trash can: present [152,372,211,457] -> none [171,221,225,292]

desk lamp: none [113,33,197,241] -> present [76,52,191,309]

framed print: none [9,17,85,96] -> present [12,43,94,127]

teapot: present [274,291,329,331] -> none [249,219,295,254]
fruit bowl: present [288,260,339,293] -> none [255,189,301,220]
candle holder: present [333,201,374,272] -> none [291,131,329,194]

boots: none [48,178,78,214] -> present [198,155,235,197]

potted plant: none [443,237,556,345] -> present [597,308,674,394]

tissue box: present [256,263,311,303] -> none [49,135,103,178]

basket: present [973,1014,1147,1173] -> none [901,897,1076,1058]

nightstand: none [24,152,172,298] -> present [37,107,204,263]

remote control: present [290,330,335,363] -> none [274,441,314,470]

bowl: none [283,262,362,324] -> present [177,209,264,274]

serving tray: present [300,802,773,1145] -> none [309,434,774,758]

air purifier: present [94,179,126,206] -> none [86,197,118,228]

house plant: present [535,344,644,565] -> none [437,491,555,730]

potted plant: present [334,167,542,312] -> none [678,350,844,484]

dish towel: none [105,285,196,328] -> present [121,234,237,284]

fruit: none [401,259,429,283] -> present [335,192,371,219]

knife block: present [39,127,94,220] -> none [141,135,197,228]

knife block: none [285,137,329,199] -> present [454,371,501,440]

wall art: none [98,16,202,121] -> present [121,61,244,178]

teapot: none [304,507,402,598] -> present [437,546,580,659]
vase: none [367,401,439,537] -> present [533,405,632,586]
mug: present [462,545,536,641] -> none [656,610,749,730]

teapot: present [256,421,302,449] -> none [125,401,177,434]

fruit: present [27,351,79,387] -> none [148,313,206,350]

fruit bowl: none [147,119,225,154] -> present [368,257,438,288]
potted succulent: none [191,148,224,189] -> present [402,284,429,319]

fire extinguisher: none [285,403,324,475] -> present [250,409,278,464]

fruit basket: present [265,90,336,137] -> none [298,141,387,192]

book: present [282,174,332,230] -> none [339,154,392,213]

TASK INSTRUCTIONS
Write out the records again so that each line matches the original exactly.

RESULT
trash can: present [152,372,211,457] -> none [171,221,225,292]

desk lamp: none [113,33,197,241] -> present [76,52,191,309]

framed print: none [9,17,85,96] -> present [12,43,94,127]

teapot: present [274,291,329,331] -> none [249,219,295,254]
fruit bowl: present [288,260,339,293] -> none [255,189,301,220]
candle holder: present [333,201,374,272] -> none [291,131,329,194]

boots: none [48,178,78,214] -> present [198,155,235,197]

potted plant: none [443,237,556,345] -> present [597,308,674,394]

tissue box: present [256,263,311,303] -> none [49,135,103,178]

basket: present [973,1014,1147,1173] -> none [901,897,1076,1058]

nightstand: none [24,152,172,298] -> present [37,107,204,263]

remote control: present [290,330,335,363] -> none [274,441,314,470]

bowl: none [283,262,362,324] -> present [177,209,264,274]

serving tray: present [300,802,773,1145] -> none [309,434,774,758]

air purifier: present [94,179,126,206] -> none [86,197,118,228]

house plant: present [535,344,644,565] -> none [437,491,555,730]

potted plant: present [334,167,542,312] -> none [678,350,844,484]

dish towel: none [105,285,196,328] -> present [121,234,237,284]

fruit: none [401,259,429,283] -> present [335,192,371,219]

knife block: present [39,127,94,220] -> none [141,135,197,228]

knife block: none [285,137,329,199] -> present [454,371,501,440]

wall art: none [98,16,202,121] -> present [121,61,244,178]

teapot: none [304,507,402,598] -> present [437,546,580,659]
vase: none [367,401,439,537] -> present [533,405,632,586]
mug: present [462,545,536,641] -> none [656,610,749,730]

teapot: present [256,421,302,449] -> none [125,401,177,434]

fruit: present [27,351,79,387] -> none [148,313,206,350]

fruit bowl: none [147,119,225,154] -> present [368,257,438,288]
potted succulent: none [191,148,224,189] -> present [402,284,429,319]

fire extinguisher: none [285,403,324,475] -> present [250,409,278,464]

fruit basket: present [265,90,336,137] -> none [298,141,387,192]

book: present [282,174,332,230] -> none [339,154,392,213]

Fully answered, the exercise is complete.